* [Task details] Return the stretch of lines from the one containing "fácilmente el look" through the one containing "clave para esos días de frío.", both included, copying each line unchanged.

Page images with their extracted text

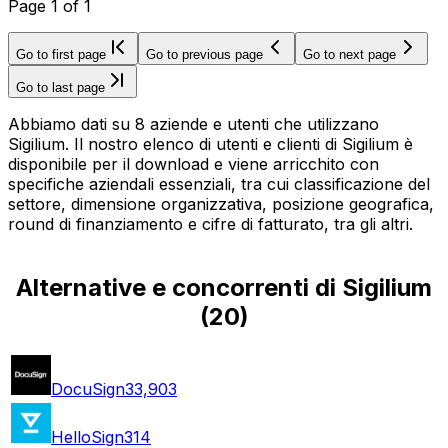
Page
1
of
1
Go to first page
Go to previous page
Go to next page
Go to last page
Abbiamo dati su 8 aziende e utenti che utilizzano
Sigilium. Il nostro elenco di utenti e clienti di Sigilium è
disponibile per il download e viene arricchito con
specifiche aziendali essenziali, tra cui classificazione del
settore, dimensione organizzativa, posizione geografica,
round di finanziamento e cifre di fatturato, tra gli altri.
Alternative e concorrenti di Sigilium
(
20
)
DocuSign
33,903
HelloSign
314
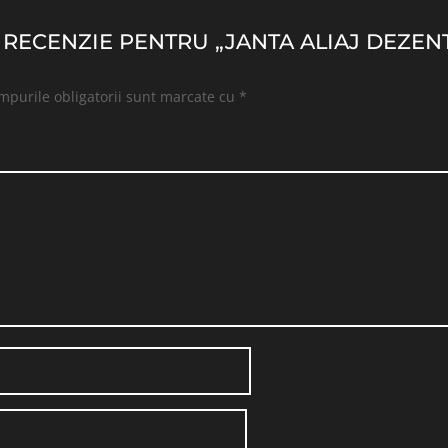
O RECENZIE PENTRU „JANTA ALIAJ DEZENT
mpurile obligatorii sunt marcate cu
*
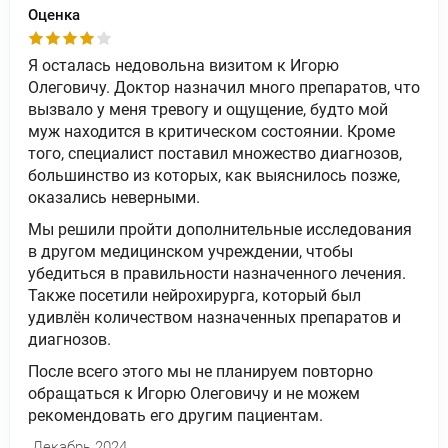
Оценка
Я осталась недовольна визитом к Игорю
Олеговичу. Доктор назначил много препаратов, что
вызвало у меня тревогу и ощущение, будто мой
муж находится в критическом состоянии. Кроме
того, специалист поставил множество диагнозов,
большинство из которых, как выяснилось позже,
оказались неверными.
Мы решили пройти дополнительные исследования
в другом медицинском учреждении, чтобы
убедиться в правильности назначенного лечения.
Также посетили нейрохирурга, который был
удивлён количеством назначенных препаратов и
диагнозов.
После всего этого мы не планируем повторно
обращаться к Игорю Олеговичу и не можем
рекомендовать его другим пациентам.
Декабрь 2024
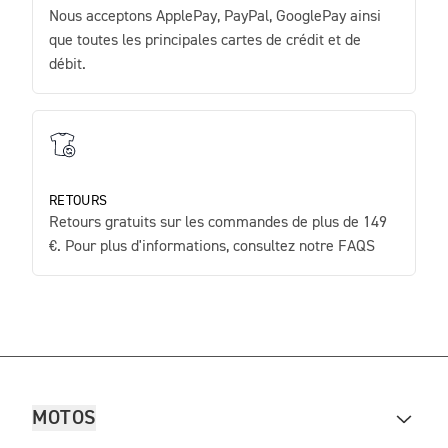
Nous acceptons ApplePay, PayPal, GooglePay ainsi
que toutes les principales cartes de crédit et de
débit.
RETOURS
Retours gratuits sur les commandes de plus de 149
€. Pour plus d'informations, consultez notre FAQS
MOTOS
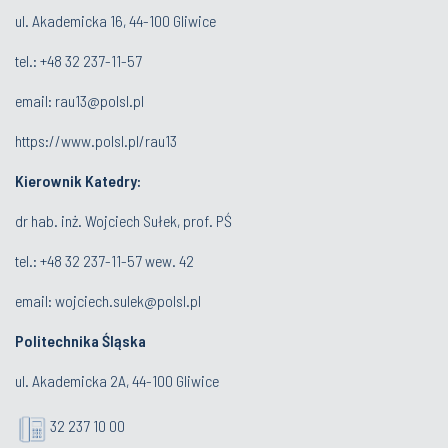
ul. Akademicka 16, 44-100 Gliwice
tel.:
+48 32 237-11-57
email:
rau13@polsl.pl
https://www.polsl.pl/rau13
Kierownik Katedry:
dr hab. inż. Wojciech Sułek, prof. PŚ
tel.:
+48 32 237-11-57 wew. 42
email:
wojciech.sulek@polsl.pl
Politechnika Śląska
ul. Akademicka 2A, 44-100 Gliwice
32 237 10 00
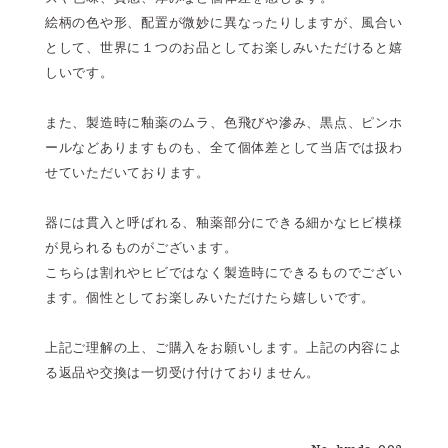
絵柄の色や形、配置が微妙に異なったりしますが、風合い
として、世界に１つのお品としてお楽しみいただけると嬉
しいです。
また、製造時に釉薬のムラ、色飛びや滲み、黒点、ピンホ
ールなどありますものも、全て個体差として当店では扱わ
せていただいております。
器には貫入と呼ばれる、釉薬部分にできる細かなヒビ模様
が見られるものがございます。
こちらは割れやヒビではなく製造時にできるものでござい
ます。個性としてお楽しみいただけたら嬉しいです。
上記ご理解の上、ご購入をお願いします。上記の内容によ
る返品や交換は一切受け付けておりません。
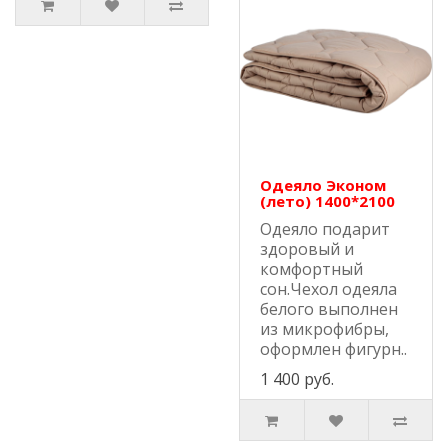
Одеяло Эконом
(лето) 1400*2100
Одеяло подарит
здоровый и
комфортный
сон.Чехол одеяла
белого выполнен
из микрофибры,
оформлен фигурн..
1 400 руб.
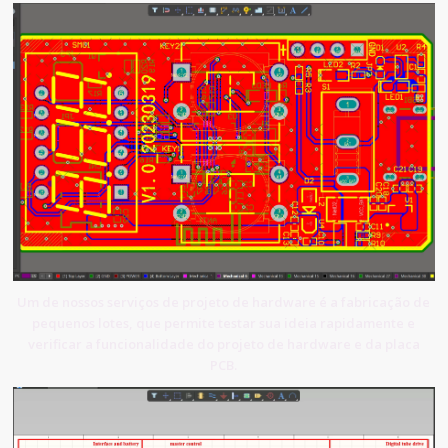
Um de nossos serviços de projeto de hardware é a fabricação de
pequenos lotes, que permite testar sua ideia rapidamente e
verificar a funcionalidade do projeto de hardware e da placa
PCB.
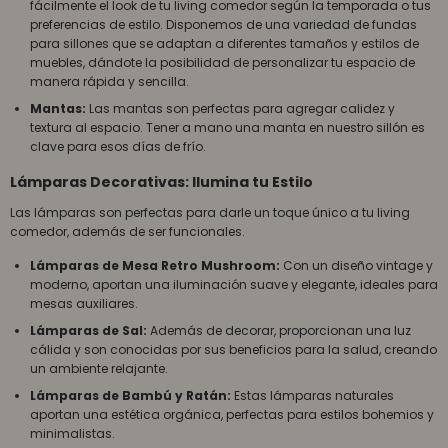
fácilmente el look de tu living comedor según la temporada o tus
preferencias de estilo. Disponemos de una variedad de fundas
para sillones que se adaptan a diferentes tamaños y estilos de
muebles, dándote la posibilidad de personalizar tu espacio de
manera rápida y sencilla.
Mantas:
Las mantas son perfectas para agregar calidez y
textura al espacio. Tener a mano una manta en nuestro sillón es
clave para esos días de frío.
Lámparas Decorativas: Ilumina tu Estilo
Las lámparas son perfectas para darle un toque único a tu living
comedor, además de ser funcionales.
Lámparas de Mesa Retro Mushroom:
Con un diseño vintage y
moderno, aportan una iluminación suave y elegante, ideales para
mesas auxiliares.
Lámparas de Sal:
Además de decorar, proporcionan una luz
cálida y son conocidas por sus beneficios para la salud, creando
un ambiente relajante.
Lámparas de Bambú y Ratán:
Estas lámparas naturales
aportan una estética orgánica, perfectas para estilos bohemios y
minimalistas.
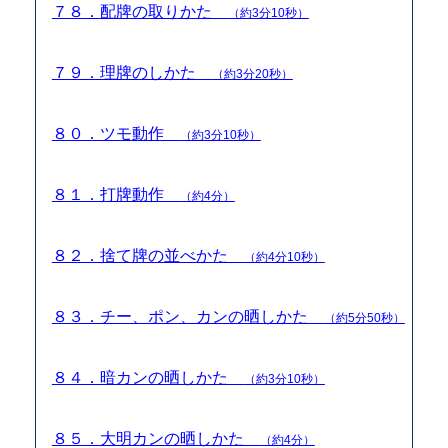
７８．配牌の取りかた
（約3分10秒）
７９．理牌のしかた
（約3分20秒）
８０．ツモ動作
（約3分10秒）
８１．打牌動作
（約4分）
８２．捨て牌の並べかた
（約4分10秒）
８３．チー、ポン、カンの晒しかた
（約5分50秒）
８４．暗カンの晒しかた
（約3分10秒）
８５．大明カンの晒しかた
（約4分）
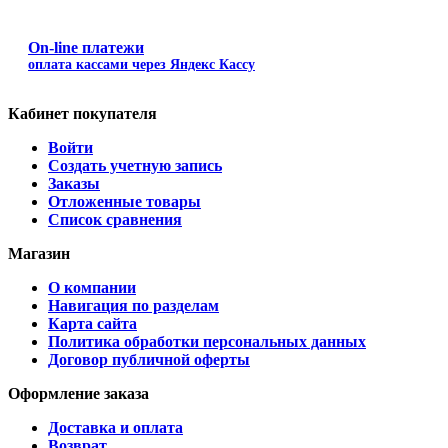
On-line платежи
оплата кассами через Яндекс Кассу
Кабинет покупателя
Войти
Создать учетную запись
Заказы
Отложенные товары
Список сравнения
Магазин
О компании
Навигация по разделам
Карта сайта
Политика обработки персональных данных
Договор публичной оферты
Оформление заказа
Доставка и оплата
Возврат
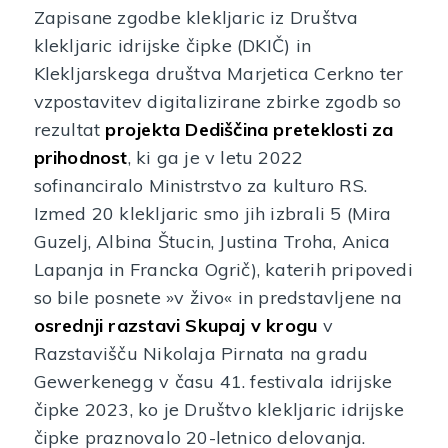
Zapisane zgodbe klekljaric iz Društva
klekljaric idrijske čipke (DKIČ) in
Klekljarskega društva Marjetica Cerkno ter
vzpostavitev digitalizirane zbirke zgodb so
rezultat
projekta
Dediščina preteklosti za
prihodnost
, ki ga je v letu 2022
sofinanciralo Ministrstvo za kulturo RS.
Izmed 20 klekljaric smo jih izbrali 5 (Mira
Guzelj, Albina Štucin, Justina Troha, Anica
Lapanja in Francka Ogrič), katerih pripovedi
so bile posnete »v živo« in predstavljene na
osrednji razstavi Skupaj v krogu
v
Razstavišču Nikolaja Pirnata na gradu
Gewerkenegg v času 41. festivala idrijske
čipke 2023, ko je Društvo klekljaric idrijske
čipke praznovalo 20-letnico delovanja.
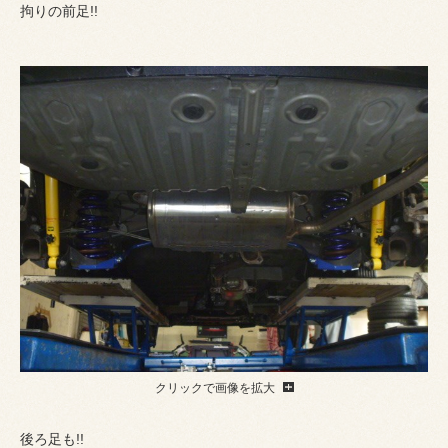
拘りの前足!!
クリックで画像を拡大
後ろ足も!!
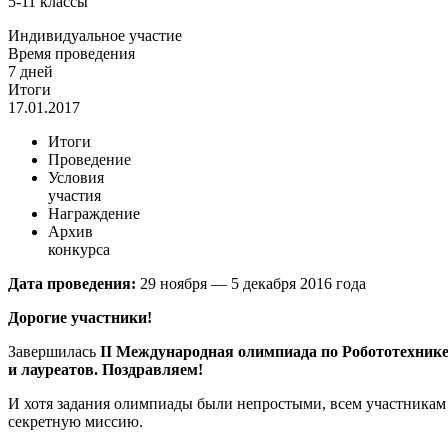
5-11 классы
Индивидуальное участие
Время проведения
7 дней
Итоги
17.01.2017
Итоги
Проведение
Условия
участия
Награждение
Архив
конкурса
Дата проведения:
29 ноября — 5 декабря 2016 года
Дорогие участники!
Завершилась
II
Международная олимпиада по Робототехнике
и лауреатов. Поздравляем!
И хотя задания олимпиады были непростыми, всем участникам
секретную миссию.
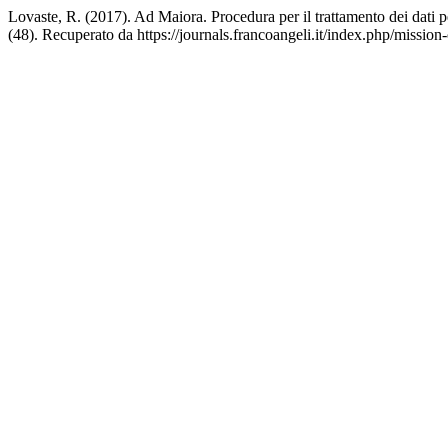
Lovaste, R. (2017). Ad Maiora. Procedura per il trattamento dei dati 
(48). Recuperato da https://journals.francoangeli.it/index.php/mission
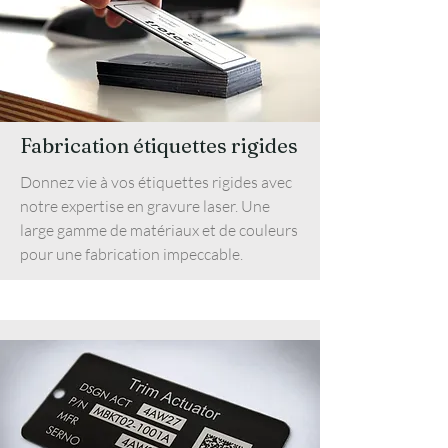
Fabrication étiquettes rigides
Donnez vie à vos étiquettes rigides avec
notre expertise en gravure laser. Une
large gamme de matériaux et de couleurs
pour une fabrication impeccable.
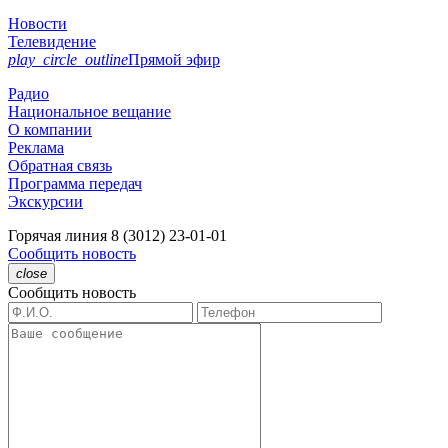
Новости
Телевидение
play_circle_outline
Прямой эфир
Радио
Национальное вещание
О компании
Реклама
Обратная связь
Программа передач
Экскурсии
Горячая линия
8 (3012) 23-01-01
Сообщить новость
close
Сообщить новость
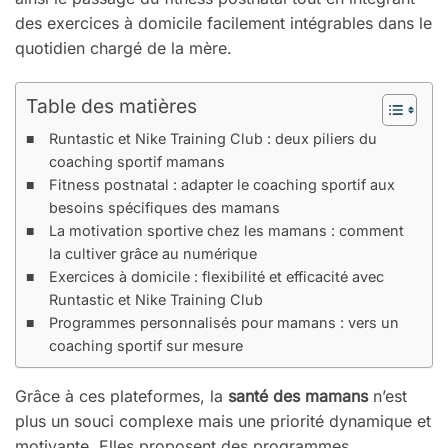
des exercices à domicile facilement intégrables dans le
quotidien chargé de la mère.
Table des matières
Runtastic et Nike Training Club : deux piliers du
coaching sportif mamans
Fitness postnatal : adapter le coaching sportif aux
besoins spécifiques des mamans
La motivation sportive chez les mamans : comment
la cultiver grâce au numérique
Exercices à domicile : flexibilité et efficacité avec
Runtastic et Nike Training Club
Programmes personnalisés pour mamans : vers un
coaching sportif sur mesure
Grâce à ces plateformes, la
santé des mamans
n’est
plus un souci complexe mais une priorité dynamique et
motivante. Elles proposent des programmes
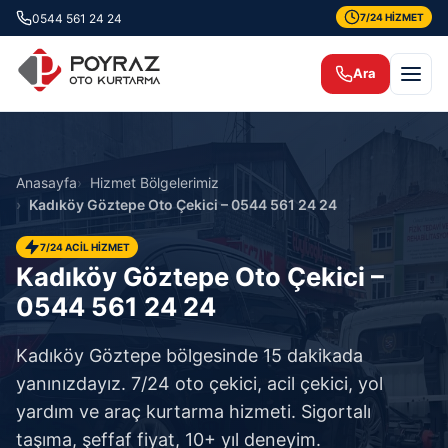
0544 561 24 24
7/24 HİZMET
Ara
Anasayfa
Hizmet Bölgelerimiz
Kadıköy Göztepe Oto Çekici – 0544 561 24 24
7/24 ACİL HİZMET
Kadıköy Göztepe Oto Çekici –
0544 561 24 24
Kadıköy Göztepe bölgesinde 15 dakikada
yanınızdayız. 7/24 oto çekici, acil çekici, yol
yardım ve araç kurtarma hizmeti. Sigortalı
taşıma, şeffaf fiyat, 10+ yıl deneyim.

* [Answer box]
fácilmente el look de tu living comedor según la temporada o tus
preferencias de estilo. Disponemos de una variedad de fundas
para sillones que se adaptan a diferentes tamaños y estilos de
muebles, dándote la posibilidad de personalizar tu espacio de
manera rápida y sencilla.
Mantas:
Las mantas son perfectas para agregar calidez y
textura al espacio. Tener a mano una manta en nuestro sillón es
clave para esos días de frío.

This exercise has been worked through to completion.